+++ Data records
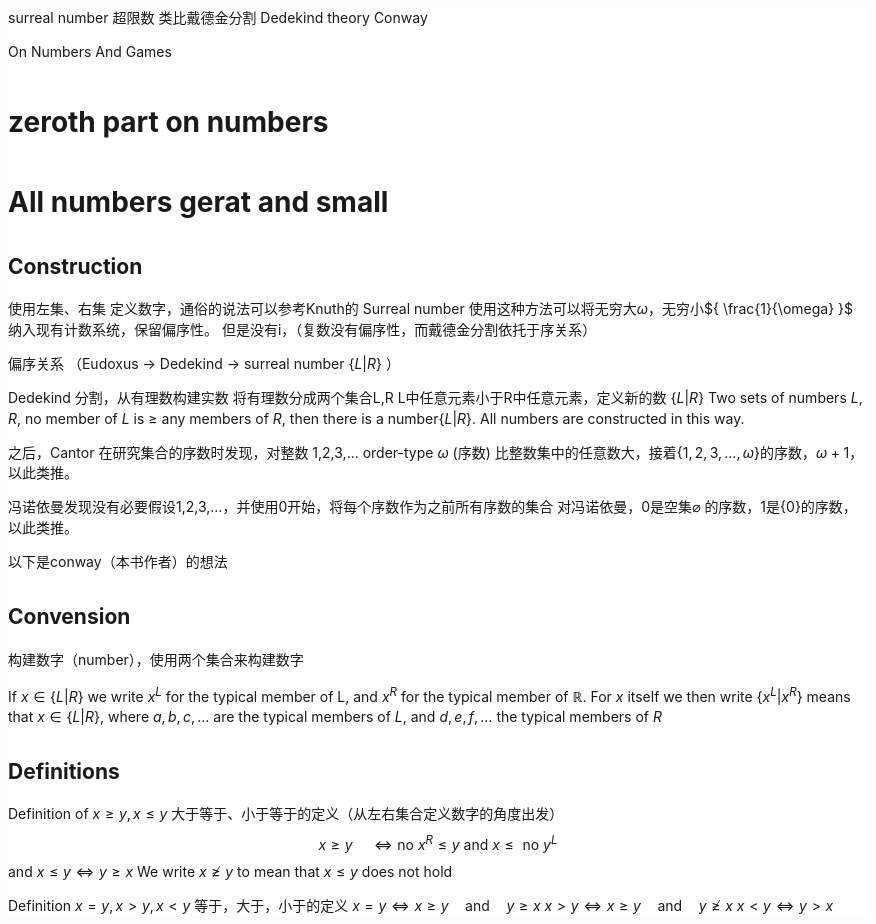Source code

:surreal number 超限数  类比戴德金分割 Dedekind theory
Conway

On Numbers And Games

# zeroth part on numbers

# All numbers gerat and small

## Construction


使用左集、右集 定义数字，通俗的说法可以参考Knuth的 Surreal number
使用这种方法可以将无穷大${ \omega }$，无穷小${ \frac{1}{\omega} }$ 纳入现有计数系统，保留偏序性。
但是没有i，（复数没有偏序性，而戴德金分割依托于序关系）

偏序关系 （Eudoxus -> Dedekind -> surreal number ${ \{ L|R \} }$ ）

Dedekind 分割，从有理数构建实数
将有理数分成两个集合L,R
L中任意元素小于R中任意元素，定义新的数 ${ \{ L|R \} }$
Two sets of numbers $L,R$, no member of $L$ is $\ge$ any members of ${R}$, then there is a number$\{L|R\}$. All numbers are constructed in this way.


之后，Cantor 在研究集合的序数时发现，对整数 1,2,3,... order-type ${ \omega }$ (序数) 比整数集中的任意数大，接着${ \{ 1,2,3,\dots,\omega \} }$的序数，${ \omega+1 }$，以此类推。

冯诺依曼发现没有必要假设1,2,3,...，并使用0开始，将每个序数作为之前所有序数的集合
对冯诺依曼，0是空集${ \varnothing }$ 的序数，1是${ \{ 0 \} }$的序数，以此类推。

以下是conway（本书作者）的想法

## Convension

构建数字（number），使用两个集合来构建数字

If $x\in\{L|R\}$ we write $x^L$ for the typical member of L, and $x^R$ for the typical member of $\mathbb{R}$. For $x$ itself we then write $\{x^L|x^R\}$ means that $x\in \{L|R\}$, where $a,b,c,\dots$ are the typical members of $L$, and $d,e,f,\dots$ the typical members of $R$

## Definitions

Definition of $x \ge y, x \le y$
大于等于、小于等于的定义（从左右集合定义数字的角度出发）
$$ x \ge y \quad \iff \text{no } x^R \le y \text{ and } x \le \text{ no } y^L $$
and $x\le y \iff y\ge x$ We write $x\ngeq y$ to mean that $x \le y$ does not hold

Definition  $x=y, x>y, x<y$
等于，大于，小于的定义
$x = y \iff x\ge y \quad\text{and}\quad y \ge x$
$x > y \iff x\ge y \quad\text{and}\quad y \ngeq x$
$x < y \iff y>x$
++++++
Instructions for the task: Find the lines above with the word "that". Copy them out.

Exercise response:
If $x\in\{L|R\}$ we write $x^L$ for the typical member of L, and $x^R$ for the typical member of $\mathbb{R}$. For $x$ itself we then write $\{x^L|x^R\}$ means that $x\in \{L|R\}$, where $a,b,c,\dots$ are the typical members of $L$, and $d,e,f,\dots$ the typical members of $R$
and $x\le y \iff y\ge x$ We write $x\ngeq y$ to mean that $x \le y$ does not hold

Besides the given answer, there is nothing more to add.